PROBLEM REQUIREMENTS: Could you copy each line of the entries that contains "your"?

───── MATERIAL FOR THE TASK

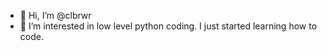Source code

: - 👋 Hi, I’m @clbrwr
- 👀 I’m interested in low level python coding. I just started learning how to code.

<!---
clbrwr/clbrwr is a ✨ special ✨ repository because its `README.md` (this file) appears on your GitHub profile.
You can click the Preview link to take a look at your changes.
--->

──────────

TASK RESULT:
clbrwr/clbrwr is a ✨ special ✨ repository because its `README.md` (this file) appears on your GitHub profile.
You can click the Preview link to take a look at your changes.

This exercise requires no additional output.